The prestigious Gerhard Herzberg Canada Gold Medal for Science and Engineering was recently awarded to an earth sciences professor at the University of Toronto, Barbara Sherwood Lollar, for her outstanding work on the discovery of the billion-year-old water and related work in planetary science; the search for life beyond Earth in particular.
Lollar's work on Earth surface in mines on the Canadian Shield and around the world, determining the chemistry of water found in it could be used to study water in other planetary bodies.
"One of the major themes of planetary science is that we use the Earth to understand processes that might be going on on other planets," Sherwood Lollar said. "And so the work we do ... has direct relevance for what we do when we go out to search for processes on other planets."
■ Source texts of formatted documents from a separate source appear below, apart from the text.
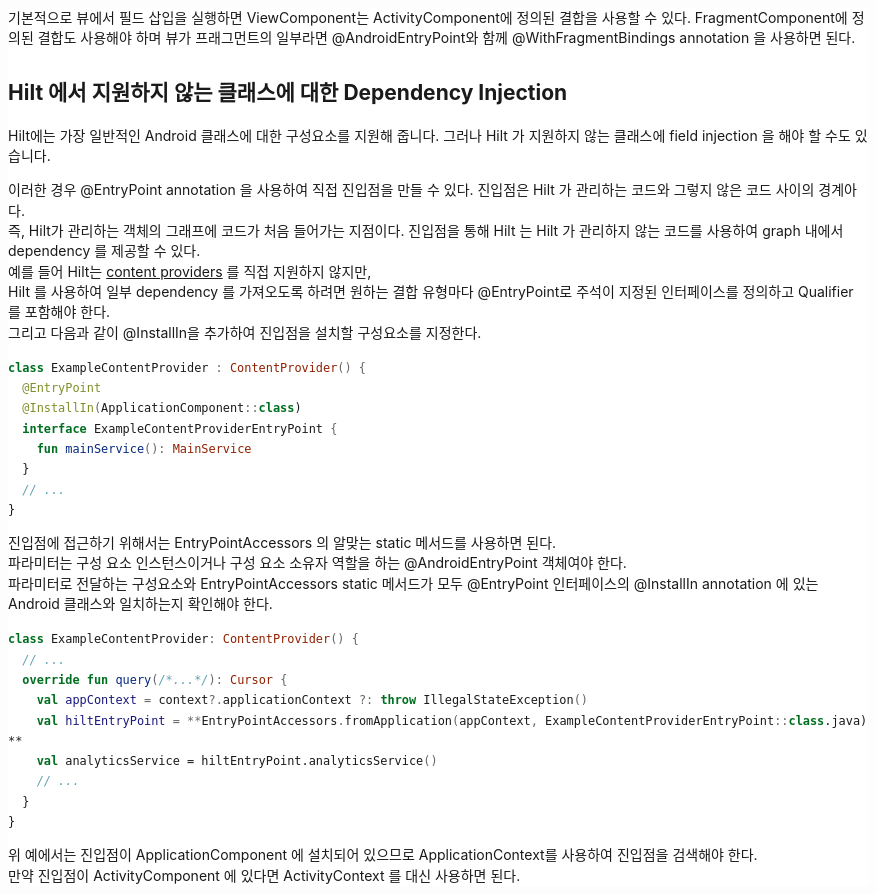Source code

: 기본적으로 뷰에서 필드 삽입을 실행하면 ViewComponent는 ActivityComponent에 정의된 결합을 사용할 수 있다. FragmentComponent에 정의된 결합도 사용해야 하며 뷰가 프래그먼트의 일부라면 @AndroidEntryPoint와 함께 @WithFragmentBindings annotation 을 사용하면 된다.

## Hilt 에서 지원하지 않는 클래스에 대한 Dependency Injection

Hilt에는 가장 일반적인 Android 클래스에 대한 구성요소를 지원해 줍니다. 그러나 Hilt 가 지원하지 않는 클래스에 field injection 을 해야 할 수도 있습니다.

이러한 경우 @EntryPoint annotation 을 사용하여 직접 진입점을 만들 수 있다. 진입점은 Hilt 가 관리하는 코드와 그렇지 않은 코드 사이의 경계아다.  
즉, Hilt가 관리하는 객체의 그래프에 코드가 처음 들어가는 지점이다. 진입점을 통해 Hilt 는 Hilt 가 관리하지 않는 코드를 사용하여 graph 내에서 dependency 를 제공할 수 있다.  
예를 들어 Hilt는 [content providers](https://developer.android.com/guide/topics/providers/content-providers) 를 직접 지원하지 않지만,  
Hilt 를 사용하여 일부 dependency 를 가져오도록 하려면 원하는 결합 유형마다 @EntryPoint로 주석이 지정된 인터페이스를 정의하고 Qualifier 를 포함해야 한다.  
그리고 다음과 같이 @InstallIn을 추가하여 진입점을 설치할 구성요소를 지정한다.

``` kotlin
class ExampleContentProvider : ContentProvider() {
  @EntryPoint
  @InstallIn(ApplicationComponent::class)
  interface ExampleContentProviderEntryPoint {
    fun mainService(): MainService
  }
  // ...
}
```

진입점에 접근하기 위해서는 EntryPointAccessors 의 알맞는 static 메서드를 사용하면 된다.  
파라미터는 구성 요소 인스턴스이거나 구성 요소 소유자 역할을 하는 @AndroidEntryPoint 객체여야 한다.  
파라미터로 전달하는 구성요소와 EntryPointAccessors static 메서드가 모두 @EntryPoint 인터페이스의 @InstallIn annotation 에 있는 Android 클래스와 일치하는지 확인해야 한다.

``` kotlin
class ExampleContentProvider: ContentProvider() {
  // ...
  override fun query(/*...*/): Cursor {
    val appContext = context?.applicationContext ?: throw IllegalStateException()
    val hiltEntryPoint = **EntryPointAccessors.fromApplication(appContext, ExampleContentProviderEntryPoint::class.java)**
    val analyticsService = hiltEntryPoint.analyticsService()
    // ...
  }
}
```

위 예에서는 진입점이 ApplicationComponent 에 설치되어 있으므로 ApplicationContext를 사용하여 진입점을 검색해야 한다.  
만약 진입점이 ActivityComponent 에 있다면 ActivityContext 를 대신 사용하면 된다.

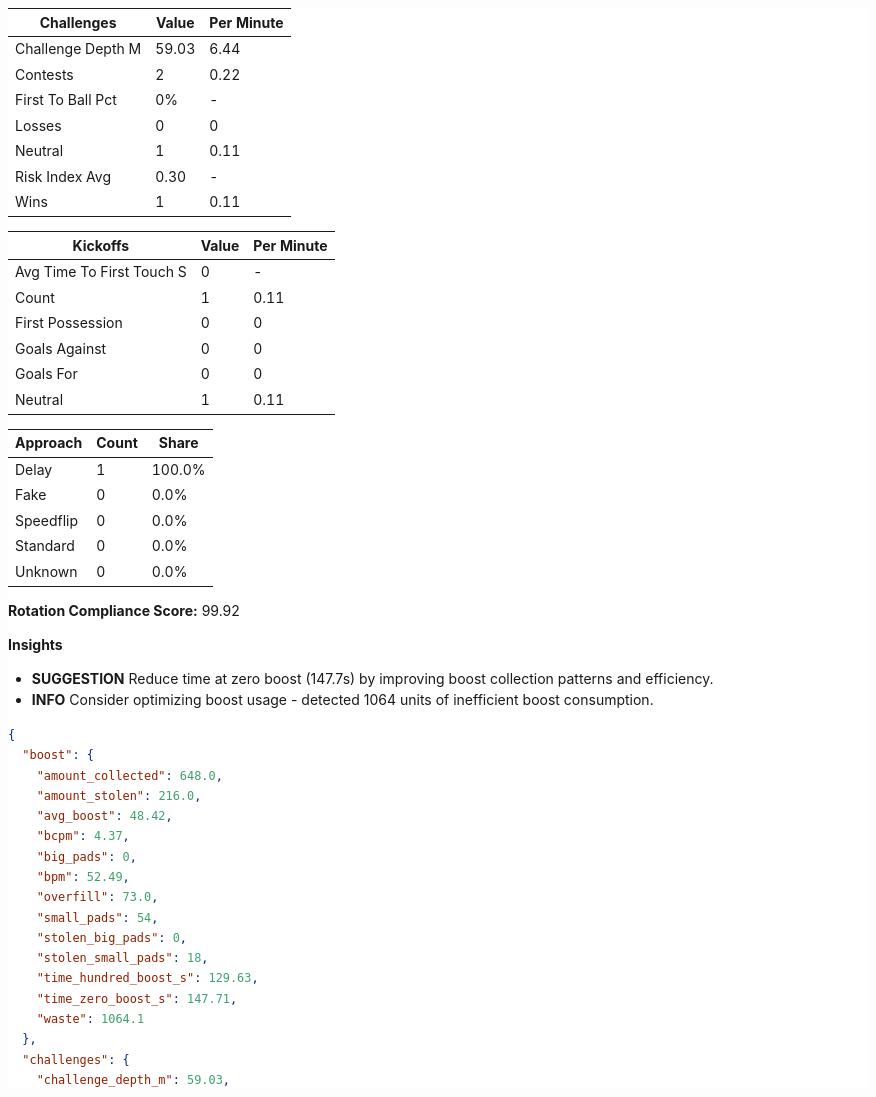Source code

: 
| Challenges        | Value | Per Minute |
| ----------------- | ----- | ---------- |
| Challenge Depth M | 59.03 | 6.44       |
| Contests          | 2     | 0.22       |
| First To Ball Pct | 0%    | -          |
| Losses            | 0     | 0          |
| Neutral           | 1     | 0.11       |
| Risk Index Avg    | 0.30  | -          |
| Wins              | 1     | 0.11       |


| Kickoffs                  | Value | Per Minute |
| ------------------------- | ----- | ---------- |
| Avg Time To First Touch S | 0     | -          |
| Count                     | 1     | 0.11       |
| First Possession          | 0     | 0          |
| Goals Against             | 0     | 0          |
| Goals For                 | 0     | 0          |
| Neutral                   | 1     | 0.11       |

| Approach  | Count | Share  |
| --------- | ----- | ------ |
| Delay     | 1     | 100.0% |
| Fake      | 0     | 0.0%   |
| Speedflip | 0     | 0.0%   |
| Standard  | 0     | 0.0%   |
| Unknown   | 0     | 0.0%   |

**Rotation Compliance Score:** 99.92

**Insights**
- **SUGGESTION** Reduce time at zero boost (147.7s) by improving boost collection patterns and efficiency.
- **INFO** Consider optimizing boost usage - detected 1064 units of inefficient boost consumption.

```json
{
  "boost": {
    "amount_collected": 648.0,
    "amount_stolen": 216.0,
    "avg_boost": 48.42,
    "bcpm": 4.37,
    "big_pads": 0,
    "bpm": 52.49,
    "overfill": 73.0,
    "small_pads": 54,
    "stolen_big_pads": 0,
    "stolen_small_pads": 18,
    "time_hundred_boost_s": 129.63,
    "time_zero_boost_s": 147.71,
    "waste": 1064.1
  },
  "challenges": {
    "challenge_depth_m": 59.03,
```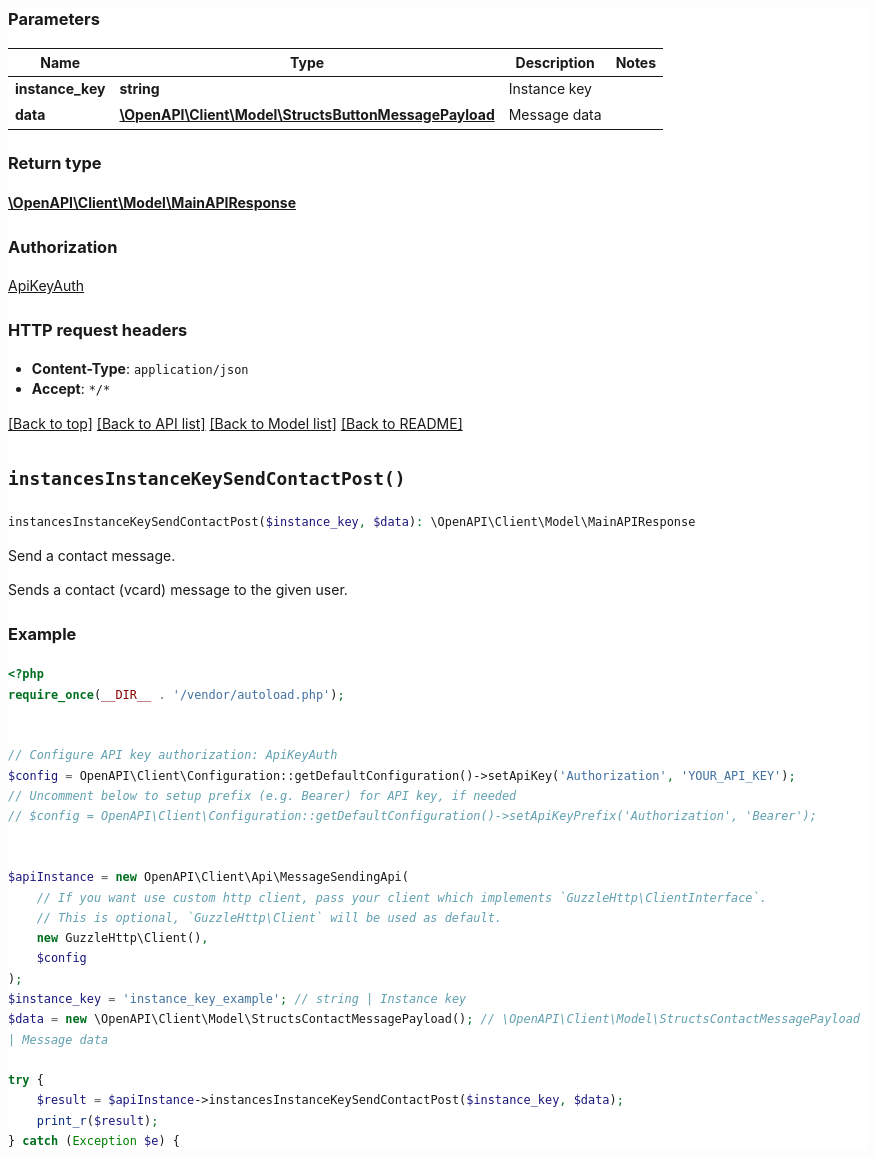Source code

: ### Parameters

| Name | Type | Description  | Notes |
| ------------- | ------------- | ------------- | ------------- |
| **instance_key** | **string**| Instance key | |
| **data** | [**\OpenAPI\Client\Model\StructsButtonMessagePayload**](../Model/StructsButtonMessagePayload.md)| Message data | |

### Return type

[**\OpenAPI\Client\Model\MainAPIResponse**](../Model/MainAPIResponse.md)

### Authorization

[ApiKeyAuth](../../README.md#ApiKeyAuth)

### HTTP request headers

- **Content-Type**: `application/json`
- **Accept**: `*/*`

[[Back to top]](#) [[Back to API list]](../../README.md#endpoints)
[[Back to Model list]](../../README.md#models)
[[Back to README]](../../README.md)

## `instancesInstanceKeySendContactPost()`

```php
instancesInstanceKeySendContactPost($instance_key, $data): \OpenAPI\Client\Model\MainAPIResponse
```

Send a contact message.

Sends a contact (vcard) message to the given user.

### Example

```php
<?php
require_once(__DIR__ . '/vendor/autoload.php');


// Configure API key authorization: ApiKeyAuth
$config = OpenAPI\Client\Configuration::getDefaultConfiguration()->setApiKey('Authorization', 'YOUR_API_KEY');
// Uncomment below to setup prefix (e.g. Bearer) for API key, if needed
// $config = OpenAPI\Client\Configuration::getDefaultConfiguration()->setApiKeyPrefix('Authorization', 'Bearer');


$apiInstance = new OpenAPI\Client\Api\MessageSendingApi(
    // If you want use custom http client, pass your client which implements `GuzzleHttp\ClientInterface`.
    // This is optional, `GuzzleHttp\Client` will be used as default.
    new GuzzleHttp\Client(),
    $config
);
$instance_key = 'instance_key_example'; // string | Instance key
$data = new \OpenAPI\Client\Model\StructsContactMessagePayload(); // \OpenAPI\Client\Model\StructsContactMessagePayload | Message data

try {
    $result = $apiInstance->instancesInstanceKeySendContactPost($instance_key, $data);
    print_r($result);
} catch (Exception $e) {
```
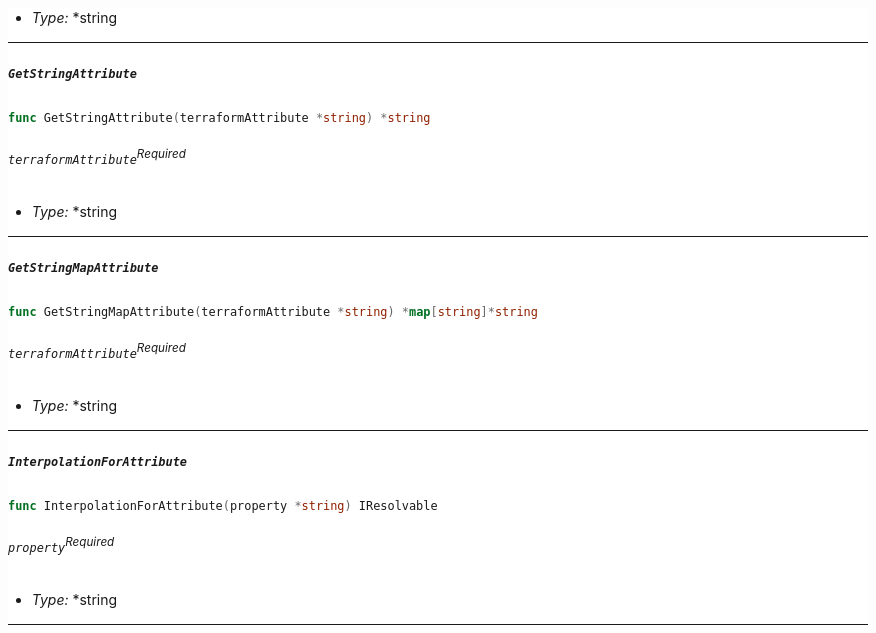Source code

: - *Type:* *string

---

##### `GetStringAttribute` <a name="GetStringAttribute" id="@cdktf/provider-databricks.dataDatabricksBudgetPolicy.DataDatabricksBudgetPolicyCustomTagsOutputReference.getStringAttribute"></a>

```go
func GetStringAttribute(terraformAttribute *string) *string
```

###### `terraformAttribute`<sup>Required</sup> <a name="terraformAttribute" id="@cdktf/provider-databricks.dataDatabricksBudgetPolicy.DataDatabricksBudgetPolicyCustomTagsOutputReference.getStringAttribute.parameter.terraformAttribute"></a>

- *Type:* *string

---

##### `GetStringMapAttribute` <a name="GetStringMapAttribute" id="@cdktf/provider-databricks.dataDatabricksBudgetPolicy.DataDatabricksBudgetPolicyCustomTagsOutputReference.getStringMapAttribute"></a>

```go
func GetStringMapAttribute(terraformAttribute *string) *map[string]*string
```

###### `terraformAttribute`<sup>Required</sup> <a name="terraformAttribute" id="@cdktf/provider-databricks.dataDatabricksBudgetPolicy.DataDatabricksBudgetPolicyCustomTagsOutputReference.getStringMapAttribute.parameter.terraformAttribute"></a>

- *Type:* *string

---

##### `InterpolationForAttribute` <a name="InterpolationForAttribute" id="@cdktf/provider-databricks.dataDatabricksBudgetPolicy.DataDatabricksBudgetPolicyCustomTagsOutputReference.interpolationForAttribute"></a>

```go
func InterpolationForAttribute(property *string) IResolvable
```

###### `property`<sup>Required</sup> <a name="property" id="@cdktf/provider-databricks.dataDatabricksBudgetPolicy.DataDatabricksBudgetPolicyCustomTagsOutputReference.interpolationForAttribute.parameter.property"></a>

- *Type:* *string

---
Last 2016, Lollar along with her team found what was believed to be the oldest water on Earth, estimated to be two billion years old, and the discovery itself earned her NSERC's John C. Polanyi Award.
Lollar and her team is currently trying to find out how life could thrive in conditions that don't require sunlight, in fact, in particular, they want to know "What are they living off of?" They've discovered that some form of life didn't need the process of photosynthesis to live and instead live-off from water-rock reactions.
She is currently concentrating on cool areas such as Canadian Shield, which doesn't experience shifting plates that tend to generate heat around hydrothermal vents, yet there is still chemistry taking place in the water that's under the rock.
In her words, "Anywhere where you've got gradients, between hot and cold - even if it's between cold and colder - you still have the potential for chemistry to be taking place. And this causes us to open our thinking a bit, to think outside the box about the nature of what can sustain habitability."
Astrobiologists and astrophysicists could benefit from Lollar's work in searching for life in cooler places in our solar system such as Mars and Jupiter's moon, Europa and Enceladus.
When interviewed upon her reception of the medal, she expressed how honored she is to receive the Herzberg Award and that she is looking forward to furthering her studies on the search for life beyond our planet. "We use the word humbling, but it really is the only word to describe [it]," she said.